New York, NY — The September/October issue of Popular Science is on newsstands and the iPad.

Your Schedule Could Be Killing You Modern lifestyles are at war with the way our bodies evolved to function, and the battle is wiping us out. Chronobiology could help us get back on track. Plus: you might think you’re in control of your schedule, but your body evolved to follow a natural rhythm. Sticking closer to that routine can help keep you in tiptop shape. Learn the scientifically optimal times to drink coffee, eat, sleep, exercise, be creative and more. (page 58).

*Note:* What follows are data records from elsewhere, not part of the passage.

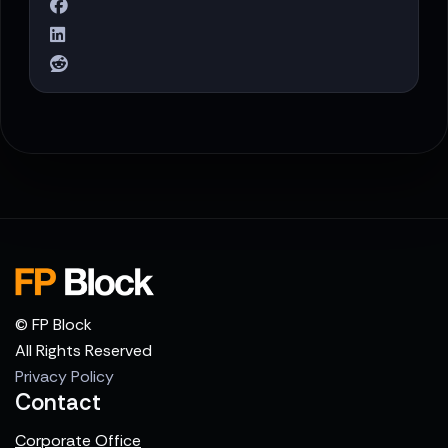
© FP Block
All Rights Reserved
Privacy Policy
Contact
Corporate Office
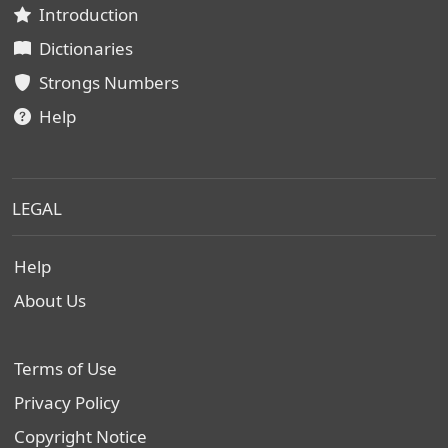
Introduction
Dictionaries
Strongs Numbers
Help
LEGAL
Help
About Us
Terms of Use
Privacy Policy
Copyright Notice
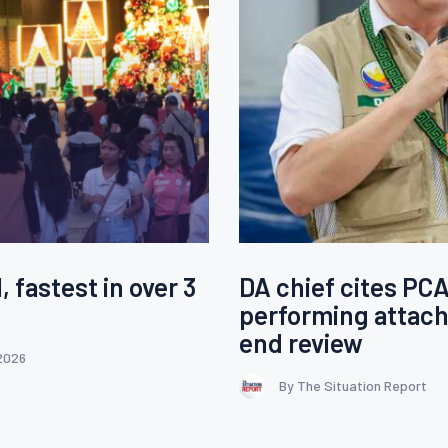
, fastest in over 3
DA chief cites PC
performing attach
end review
2026
By The Situation Report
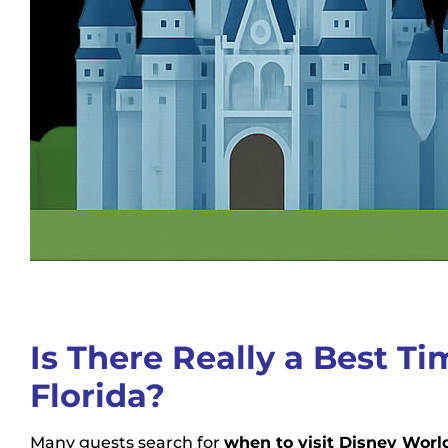
Is There Really a Best Ti
Florida?
Many guests search for
when to visit Disney Worl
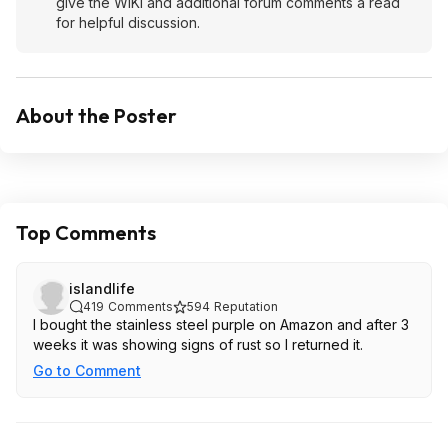
give the WIKI and additional forum comments a read
for helpful discussion.
About the Poster
Top Comments
islandlife
419
Comments
594
Reputation
I bought the stainless steel purple on Amazon and after 3
weeks it was showing signs of rust so I returned it.
Go to Comment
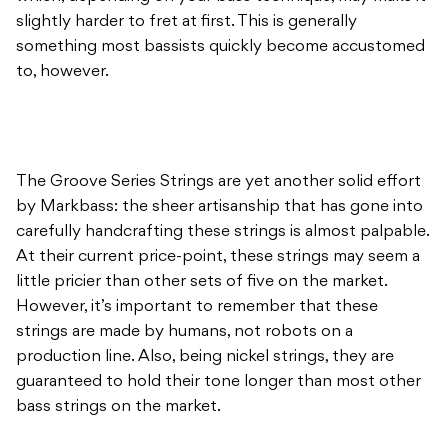
slightly harder to fret at first. This is generally
something most bassists quickly become accustomed
to, however.
The Groove Series Strings are yet another solid effort
by Markbass: the sheer artisanship that has gone into
carefully handcrafting these strings is almost palpable.
At their current price-point, these strings may seem a
little pricier than other sets of five on the market.
However, it’s important to remember that these
strings are made by humans, not robots on a
production line. Also, being nickel strings, they are
guaranteed to hold their tone longer than most other
bass strings on the market.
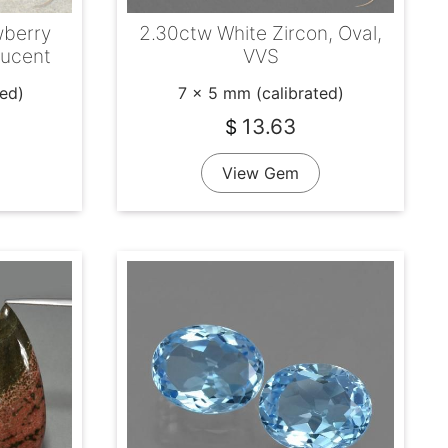
wberry
2.30ctw White Zircon, Oval,
lucent
VVS
ted)
7 x 5 mm (calibrated)
13.63
$
View Gem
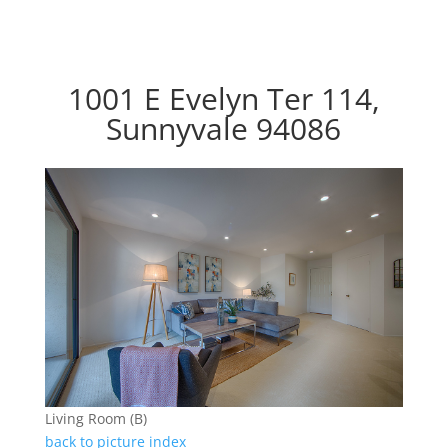
1001 E Evelyn Ter 114,
Sunnyvale 94086
Living Room (B)
back to picture index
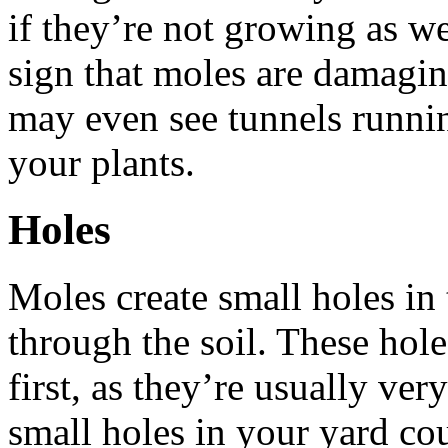
if they’re not growing as we
sign that moles are damagin
may even see tunnels runnin
your plants.
Holes
Moles create small holes in
through the soil. These hole
first, as they’re usually ve
small holes in your yard cou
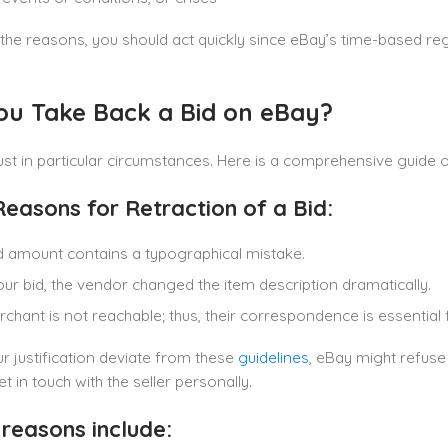
he reasons, you should act quickly since eBay’s time-based reg
ou Take Back a Bid on eBay?
just in particular circumstances. Here is a comprehensive guid
easons for Retraction of a Bid:
d amount contains a typographical mistake.
our bid, the vendor changed the item description dramatically.
chant is not reachable; thus, their correspondence is essential 
r justification deviate from these
guidelines
, eBay might refuse
et in touch with the seller personally.
 reasons include:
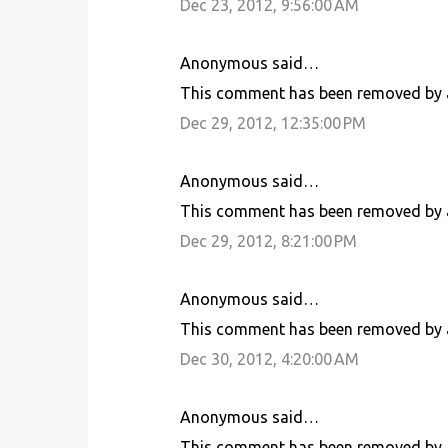
Dec 23, 2012, 9:56:00 AM
Anonymous said…
This comment has been removed by a
Dec 29, 2012, 12:35:00 PM
Anonymous said…
This comment has been removed by a
Dec 29, 2012, 8:21:00 PM
Anonymous said…
This comment has been removed by a
Dec 30, 2012, 4:20:00 AM
Anonymous said…
This comment has been removed by a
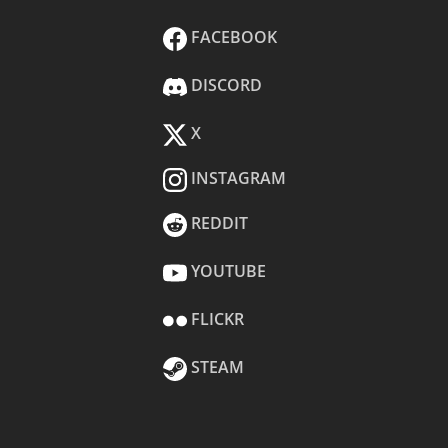
FACEBOOK
DISCORD
X
INSTAGRAM
REDDIT
YOUTUBE
FLICKR
STEAM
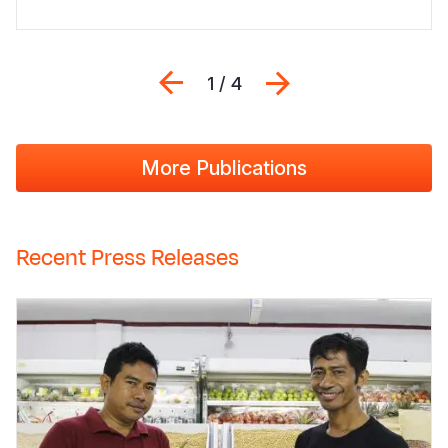
Previous
Next
1 / 4
More Publications
Recent Press Releases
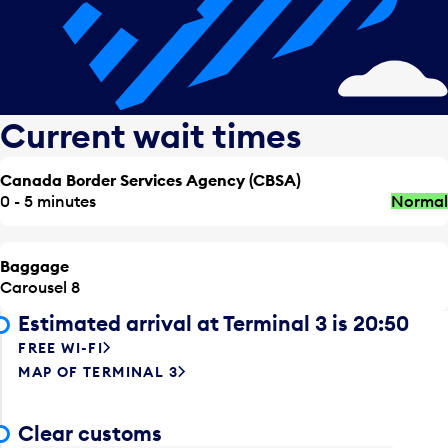
Current wait times
Canada Border Services Agency (CBSA)
0 - 5 minutes
Normal
Baggage
Carousel 8
Estimated arrival at Terminal 3 is 20:50
FREE WI-FI
MAP OF TERMINAL 3
Clear customs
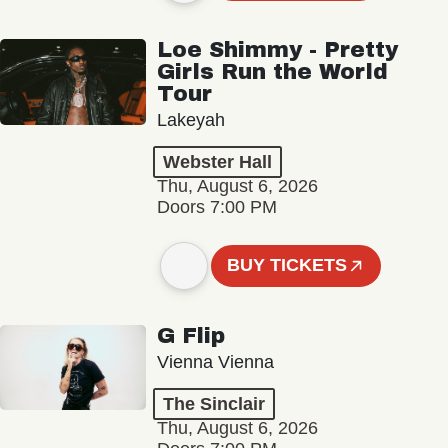
Loe Shimmy - Pretty
Girls Run the World
Tour
Lakeyah
Webster Hall
Thu, August 6, 2026
Doors 7:00 PM
BUY TICKETS
G Flip
Vienna Vienna
The Sinclair
Thu, August 6, 2026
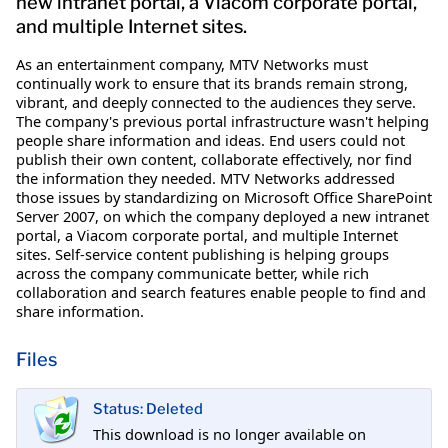
new intranet portal, a Viacom corporate portal,
and multiple Internet sites.
As an entertainment company, MTV Networks must
continually work to ensure that its brands remain strong,
vibrant, and deeply connected to the audiences they serve.
The company's previous portal infrastructure wasn't helping
people share information and ideas. End users could not
publish their own content, collaborate effectively, nor find
the information they needed. MTV Networks addressed
those issues by standardizing on Microsoft Office SharePoint
Server 2007, on which the company deployed a new intranet
portal, a Viacom corporate portal, and multiple Internet
sites. Self-service content publishing is helping groups
across the company communicate better, while rich
collaboration and search features enable people to find and
share information.
Files
Status: Deleted
This download is no longer available on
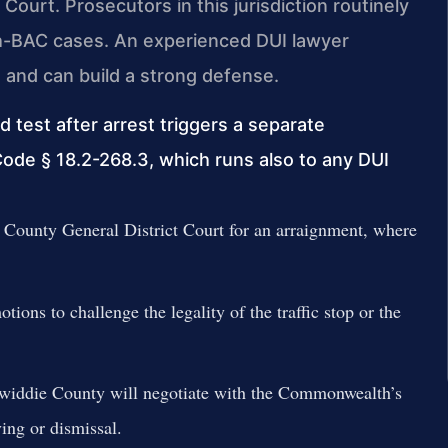
 Court. Prosecutors in this jurisdiction routinely
gh-BAC cases. An experienced DUI lawyer
and can build a strong defense.
d test after arrest triggers a separate
Code § 18.2-268.3, which runs also to any DUI
County General District Court for an arraignment, where
ions to challenge the legality of the traffic stop or the
widdie County will negotiate with the Commonwealth’s
ving or dismissal.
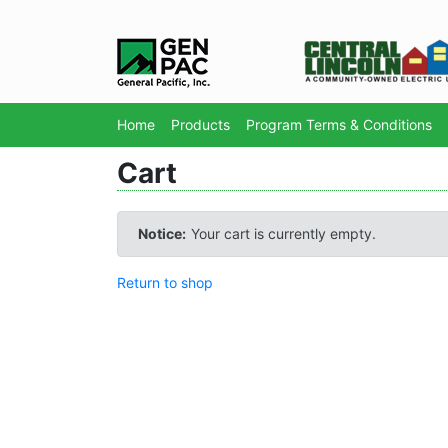
Home
Products
Program Terms & Conditions
Cart
Notice:
Your cart is currently empty.
Return to shop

Where Does the Day Go? Breathtaking moments might linger in your memory, but they’re not what make up a life. It’s the minutes spent cleaning the toilet and choosing a not-too-hard avocado that add up. PopSci figured out how you’re most likely spending your waking hours in the different stages of your life – and where you can pause to savor them for the lifetime they really are (page 12).

Where Did It All Begin? Life’s first moment just got pushed back. Scientists who specialize in finding signs of the origins of life make pilgrimages to rare sites where primeval rocks survive, hoping to read them. A new geological finding stirs questions—and controversy—about where and when earliest life emerged (page 38).

Watching the Clocks Five experts obsess over lines, faces, places and noses to understand how every second shapes our world and how our minds shape every second. Popular Science reached out to Google’s VP of Material Design, a Barnard College Dog Cognition Researcher, the International Bureau of Weights and Measures’ Time Department’s Director, and more to learn from the very people who define time itself (page 45).

What Came Before the Big Bang? Cosmologists used to think the universe was totally timeless: no beginning, no end. But not everyone thinks the universe had a beginning: some physicists cooked up alternative cosmological theories that make time’s role seem a little less important. The concepts are pretty trippy… (page 52).

Digging Up The Past The lure of treasure hunting is not that of striking proverbial gold (although some do still search for it), but that you never know what historical holdovers the ground will produce. At the right local spot—an old battlefield or remote beach—these tools will allow you to burrow back in time (26).

Tales From the Field Read about how a stroke erased one woman’s sense of past or future; find out what an ecologist takes with him to Antarctica in the summer (when the sun is always out); ruminate on the intersection between life and beyond with the Director of the Centre for Death and Society at the University of Bath, and more (page 75).